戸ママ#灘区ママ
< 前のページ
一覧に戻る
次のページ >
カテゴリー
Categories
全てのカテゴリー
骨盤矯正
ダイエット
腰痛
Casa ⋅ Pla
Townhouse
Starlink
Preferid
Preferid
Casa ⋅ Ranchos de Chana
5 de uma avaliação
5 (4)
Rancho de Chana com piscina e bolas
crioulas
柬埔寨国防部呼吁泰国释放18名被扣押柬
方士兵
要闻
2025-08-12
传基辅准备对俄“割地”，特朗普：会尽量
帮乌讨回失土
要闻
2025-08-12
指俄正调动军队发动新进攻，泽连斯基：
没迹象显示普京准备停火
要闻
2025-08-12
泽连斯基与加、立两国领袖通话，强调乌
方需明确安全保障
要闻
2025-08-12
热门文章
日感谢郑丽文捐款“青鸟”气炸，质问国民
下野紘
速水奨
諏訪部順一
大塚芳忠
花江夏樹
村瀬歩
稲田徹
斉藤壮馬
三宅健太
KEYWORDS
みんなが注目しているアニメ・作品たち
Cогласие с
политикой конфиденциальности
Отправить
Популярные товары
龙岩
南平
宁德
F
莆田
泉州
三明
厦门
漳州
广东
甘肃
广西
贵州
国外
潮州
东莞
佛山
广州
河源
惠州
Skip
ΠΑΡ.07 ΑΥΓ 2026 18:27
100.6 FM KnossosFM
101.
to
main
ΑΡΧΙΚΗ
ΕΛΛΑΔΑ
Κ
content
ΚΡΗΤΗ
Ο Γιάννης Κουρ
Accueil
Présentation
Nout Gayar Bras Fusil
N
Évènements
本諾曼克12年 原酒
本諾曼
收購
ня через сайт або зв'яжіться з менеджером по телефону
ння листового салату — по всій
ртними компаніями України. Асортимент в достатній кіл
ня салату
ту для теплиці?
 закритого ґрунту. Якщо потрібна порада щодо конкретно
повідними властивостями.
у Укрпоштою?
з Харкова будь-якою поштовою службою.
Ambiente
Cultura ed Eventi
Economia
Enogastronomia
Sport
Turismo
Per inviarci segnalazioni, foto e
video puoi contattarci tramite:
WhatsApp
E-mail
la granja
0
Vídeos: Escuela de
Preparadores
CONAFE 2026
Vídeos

══════════════════════════════

Quote all the records exactly, please, leaving none out.

戸ママ#灘区ママ
< 前のページ
一覧に戻る
次のページ >
カテゴリー
Categories
全てのカテゴリー
骨盤矯正
ダイエット
腰痛
Casa ⋅ Pla
Townhouse
Starlink
Preferid
Preferid
Casa ⋅ Ranchos de Chana
5 de uma avaliação
5 (4)
Rancho de Chana com piscina e bolas
crioulas
柬埔寨国防部呼吁泰国释放18名被扣押柬
方士兵
要闻
2025-08-12
传基辅准备对俄“割地”，特朗普：会尽量
帮乌讨回失土
要闻
2025-08-12
指俄正调动军队发动新进攻，泽连斯基：
没迹象显示普京准备停火
要闻
2025-08-12
泽连斯基与加、立两国领袖通话，强调乌
方需明确安全保障
要闻
2025-08-12
热门文章
日感谢郑丽文捐款“青鸟”气炸，质问国民
下野紘
速水奨
諏訪部順一
大塚芳忠
花江夏樹
村瀬歩
稲田徹
斉藤壮馬
三宅健太
KEYWORDS
みんなが注目しているアニメ・作品たち
Cогласие с
политикой конфиденциальности
Отправить
Популярные товары
龙岩
南平
宁德
F
莆田
泉州
三明
厦门
漳州
广东
甘肃
广西
贵州
国外
潮州
东莞
佛山
广州
河源
惠州
Skip
ΠΑΡ.07 ΑΥΓ 2026 18:27
100.6 FM KnossosFM
101.
to
main
ΑΡΧΙΚΗ
ΕΛΛΑΔΑ
Κ
content
ΚΡΗΤΗ
Ο Γιάννης Κουρ
Accueil
Présentation
Nout Gayar Bras Fusil
N
Évènements
本諾曼克12年 原酒
本諾曼
收購
ня через сайт або зв'яжіться з менеджером по телефону
ння листового салату — по всій
ртними компаніями України. Асортимент в достатній кіл
ня салату
ту для теплиці?
 закритого ґрунту. Якщо потрібна порада щодо конкретно
повідними властивостями.
у Укрпоштою?
з Харкова будь-якою поштовою службою.
Ambiente
Cultura ed Eventi
Economia
Enogastronomia
Sport
Turismo
Per inviarci segnalazioni, foto e
video puoi contattarci tramite:
WhatsApp
E-mail
la granja
0
Vídeos: Escuela de
Preparadores
CONAFE 2026
Vídeos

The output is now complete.